NAIROBI, Kenya, Aug 13 – Hellen Obiri produced a jaw-dropping performance to floor Ethiopian star Almaz Ayana and storm to the women’s 5000m gold on the last day of the London IAAF World Championships on Sunday.
Obiri proved to her words that she was in the best form of her life when she matched Ayana’s steps up to the bell and unleash the afterburners at the back straight to leave defending champion Ayana trailing and went on to claim her first ever world outdoor title in 14:34.86.
Ayana settled for silver in a season’s best of 14:40.35 to end her dreams of bagging double in the championships after winning gold in the women’s 10,000m on the opening day.
Sifan Hassan of the Netherlands grabbed bronze in 14:42.73 to make amends after missing out a medal in her favourite 1500m final that was dominated by Kenyan Faith Kipyegon.
Obiri, the Olympic silver medallist, said that she gained confidence as Ayana failed to press the accelerator and try and shake her off.
“I was telling myself to go,” she said. “I could see Ayana was not going so I thought, why not? So I said, go. I am mentally strong so I knew I was capable.
“When I crossed the line I was extremely happy, and just wanted to celebrate. All my emotion came out.
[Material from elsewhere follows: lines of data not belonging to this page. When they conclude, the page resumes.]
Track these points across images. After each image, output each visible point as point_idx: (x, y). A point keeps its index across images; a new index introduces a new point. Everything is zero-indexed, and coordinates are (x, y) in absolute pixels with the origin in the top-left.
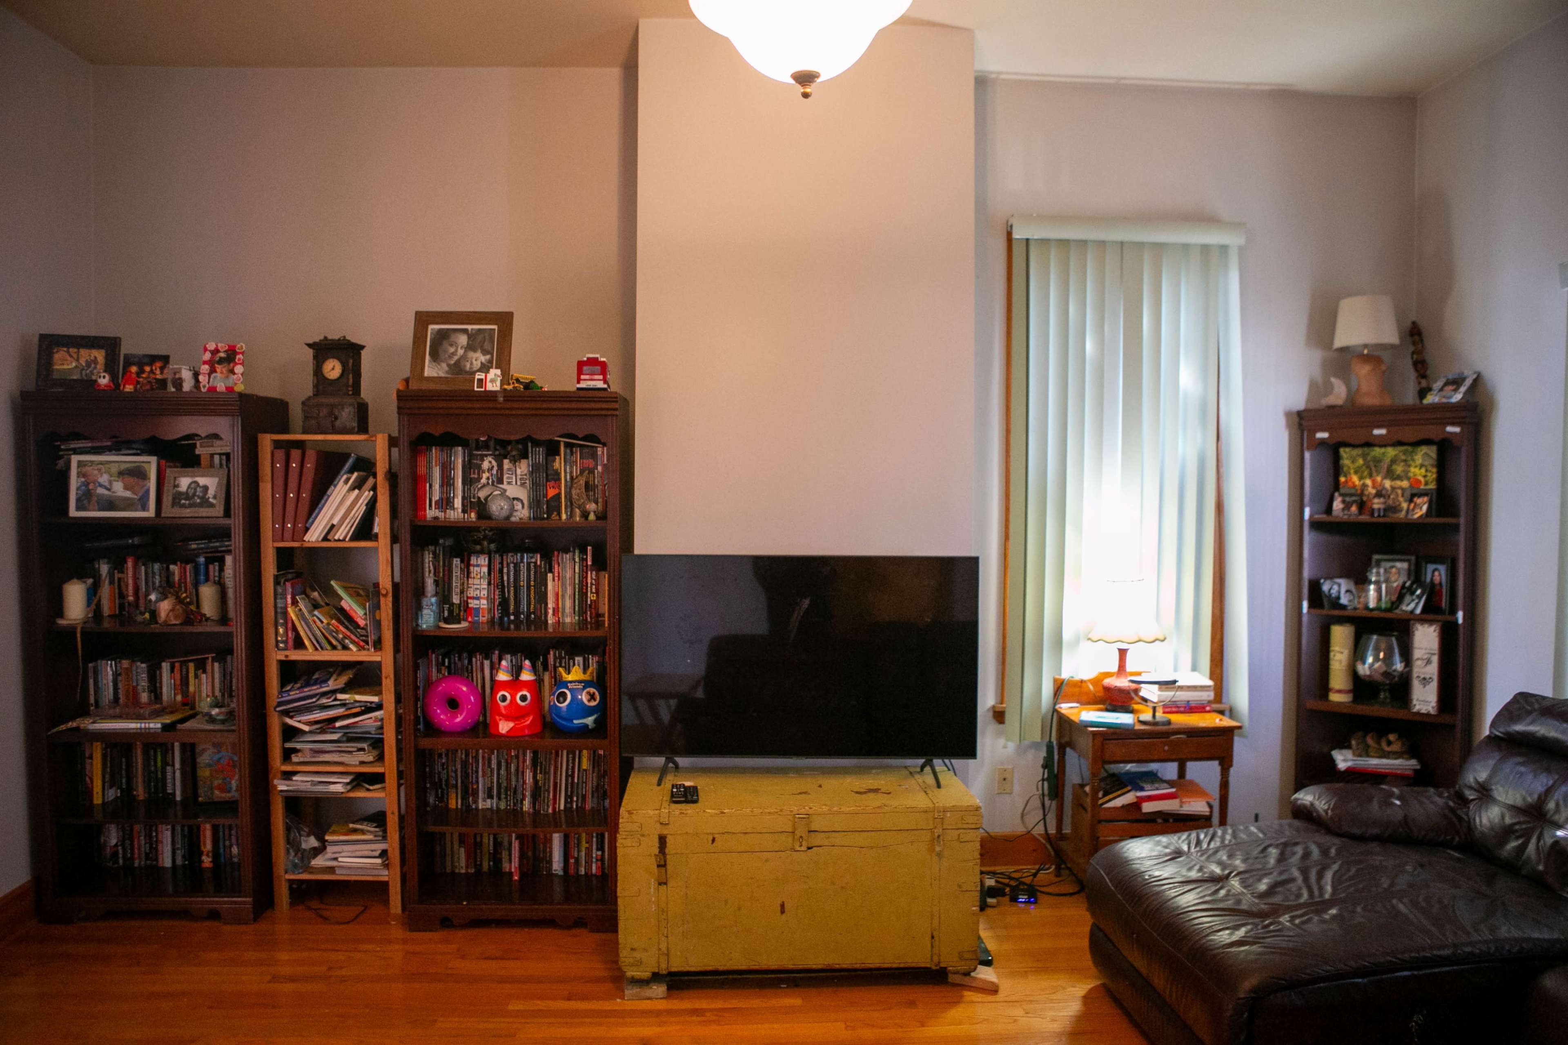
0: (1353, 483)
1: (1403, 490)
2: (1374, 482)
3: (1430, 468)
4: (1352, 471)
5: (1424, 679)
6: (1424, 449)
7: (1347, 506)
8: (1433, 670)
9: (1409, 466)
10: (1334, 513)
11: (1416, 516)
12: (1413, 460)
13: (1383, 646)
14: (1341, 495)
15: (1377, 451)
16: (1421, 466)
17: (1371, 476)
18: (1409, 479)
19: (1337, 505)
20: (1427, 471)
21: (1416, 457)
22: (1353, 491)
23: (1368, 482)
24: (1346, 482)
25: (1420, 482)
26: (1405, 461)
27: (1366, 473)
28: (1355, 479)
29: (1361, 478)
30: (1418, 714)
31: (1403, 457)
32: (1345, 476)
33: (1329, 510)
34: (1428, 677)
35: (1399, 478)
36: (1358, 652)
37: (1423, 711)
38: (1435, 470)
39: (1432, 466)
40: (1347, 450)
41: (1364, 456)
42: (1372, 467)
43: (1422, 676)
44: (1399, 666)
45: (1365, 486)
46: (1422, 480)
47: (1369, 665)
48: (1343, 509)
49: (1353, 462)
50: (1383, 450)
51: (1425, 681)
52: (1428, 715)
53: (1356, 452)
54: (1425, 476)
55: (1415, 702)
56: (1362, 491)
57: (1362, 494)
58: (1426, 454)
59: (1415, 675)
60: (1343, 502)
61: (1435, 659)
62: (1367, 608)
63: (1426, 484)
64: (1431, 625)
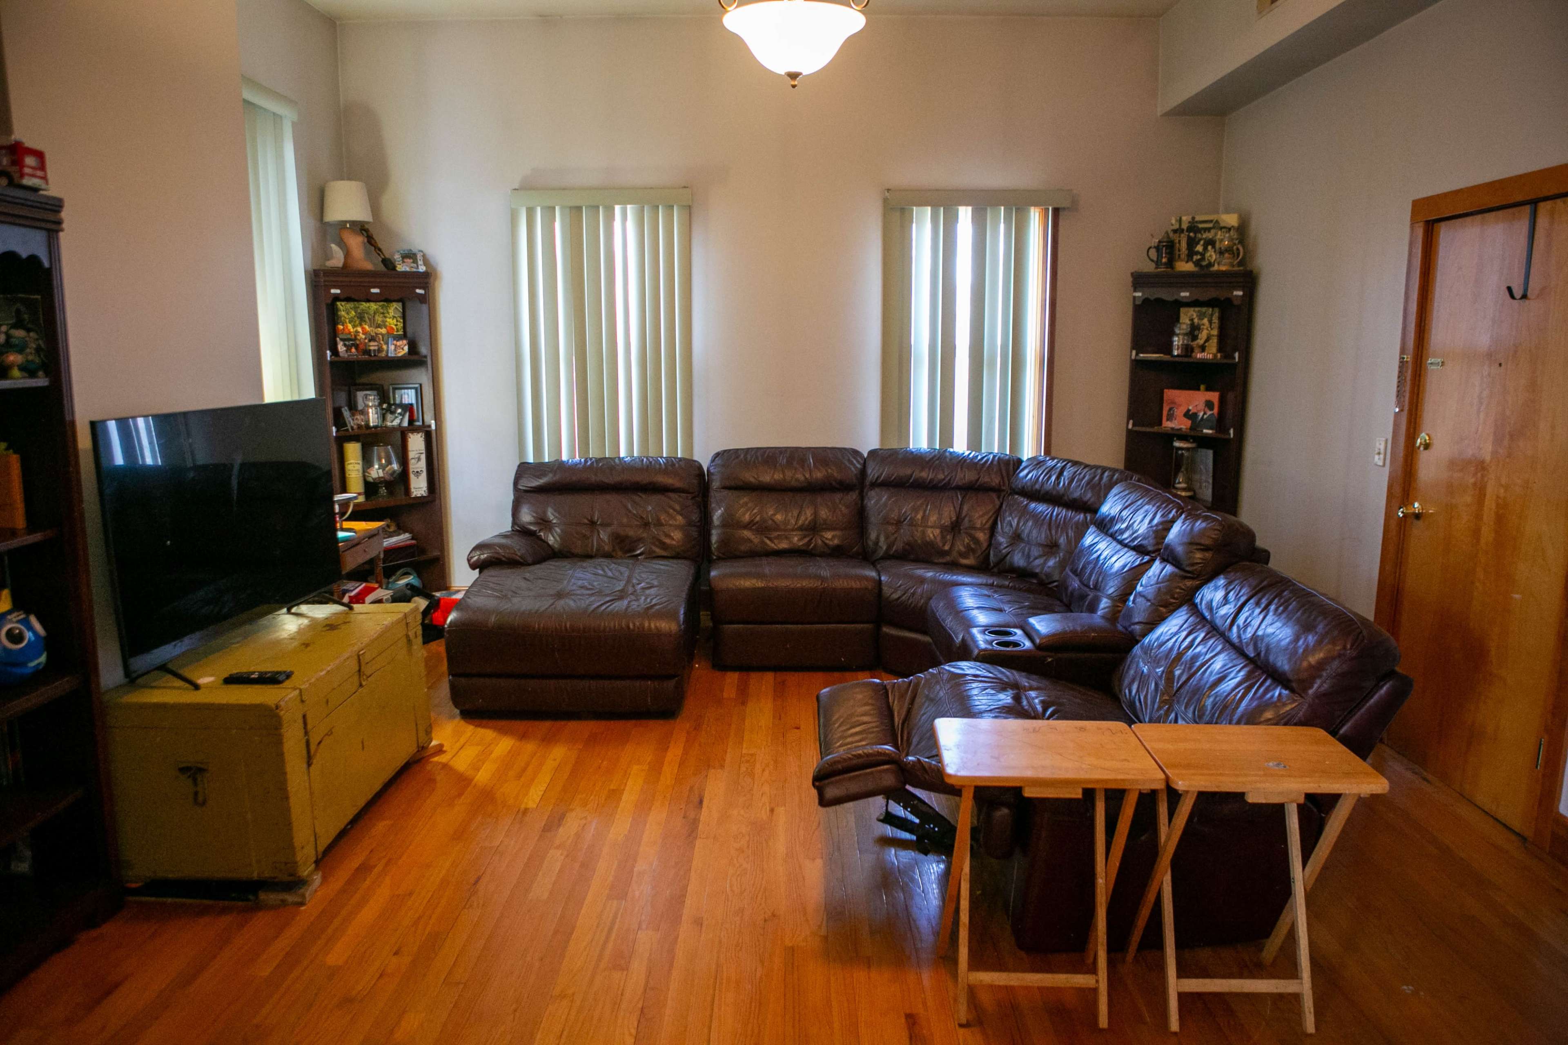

I wanted the 5000m gold a lot.”
The win for Obiri saw Kenya reclaim the gold for the first time since 2011 when Vivian Cheruiyot won it in Daegu, South Korea and become the second Kenyan woman to ever win the crown.
Ayana, the 10,000m world record holder, had decided to inject some much-needed zip into the pace with nine laps to run and only Obiri was able to match her.
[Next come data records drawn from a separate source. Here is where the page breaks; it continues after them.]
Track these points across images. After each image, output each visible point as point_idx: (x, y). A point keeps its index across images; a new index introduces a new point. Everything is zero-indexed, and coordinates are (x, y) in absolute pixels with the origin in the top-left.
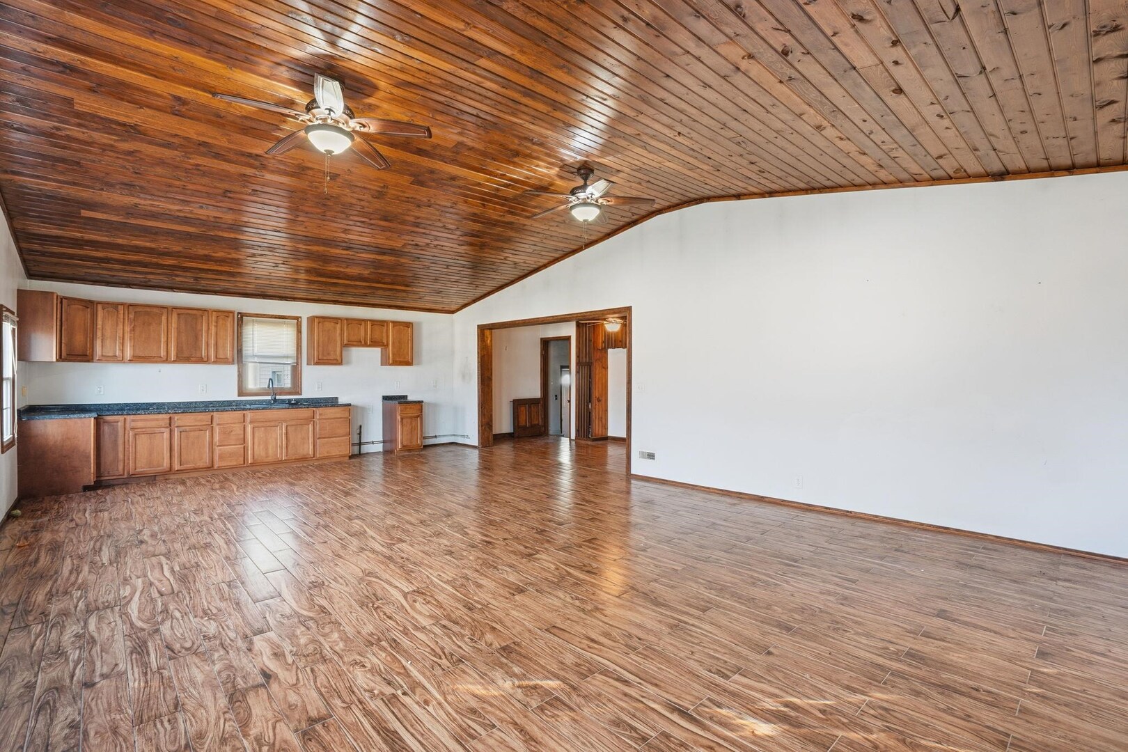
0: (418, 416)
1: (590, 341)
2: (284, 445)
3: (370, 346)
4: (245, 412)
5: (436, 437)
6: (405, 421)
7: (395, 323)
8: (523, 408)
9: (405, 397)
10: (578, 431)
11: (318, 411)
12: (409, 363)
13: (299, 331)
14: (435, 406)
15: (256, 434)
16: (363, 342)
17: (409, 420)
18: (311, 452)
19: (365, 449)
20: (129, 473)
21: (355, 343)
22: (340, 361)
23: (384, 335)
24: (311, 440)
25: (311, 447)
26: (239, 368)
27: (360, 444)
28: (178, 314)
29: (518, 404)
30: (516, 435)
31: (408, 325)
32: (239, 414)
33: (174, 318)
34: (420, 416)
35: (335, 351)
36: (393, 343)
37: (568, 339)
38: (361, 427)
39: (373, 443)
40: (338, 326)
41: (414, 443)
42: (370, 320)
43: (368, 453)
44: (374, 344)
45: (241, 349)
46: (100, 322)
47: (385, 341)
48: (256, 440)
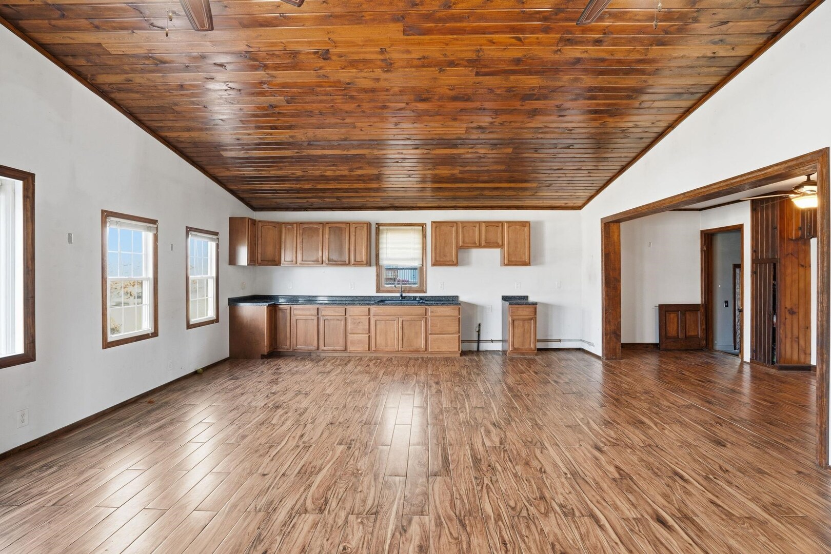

The field was suddenly splintered with Hassan, also from Ethiopia but who came to the Netherlands as a refugee aged 15, leading a group of five contesting the minor medal.
Ayana was unable to burn off Obiri as she had done her rivals in the 10,000m — which she won by over 46 second– with the Kenyan content to let her 25-year-old rival do all the pace-setting.
Her strategy paid off perfectly as heading into the final lap she moved up onto Ayana’s shoulder and then delivered her coup de grace.
Ayana said what she had done in London was even better than her winning the 10,000m in Rio.
“It was a difficult race,” said Ayana. “I am better at leading it to get the win rather than challenging in a final sprint. It was difficult to push Hellen (Obiri) through to the finish line.
“Compared to Rio this is a bigger achievement. I’ve had many injuries this year so I am very happy with two medals,” she said.
Ayana said that she had paid for her astonishing victory in the 10,000m and had run through the pain barrier.
“I have been injured for the whole season and haven’t been able to get over it. The pain came back after the 10,000m. I did my best today but Hellen was too good at finishing. It was all I could today.”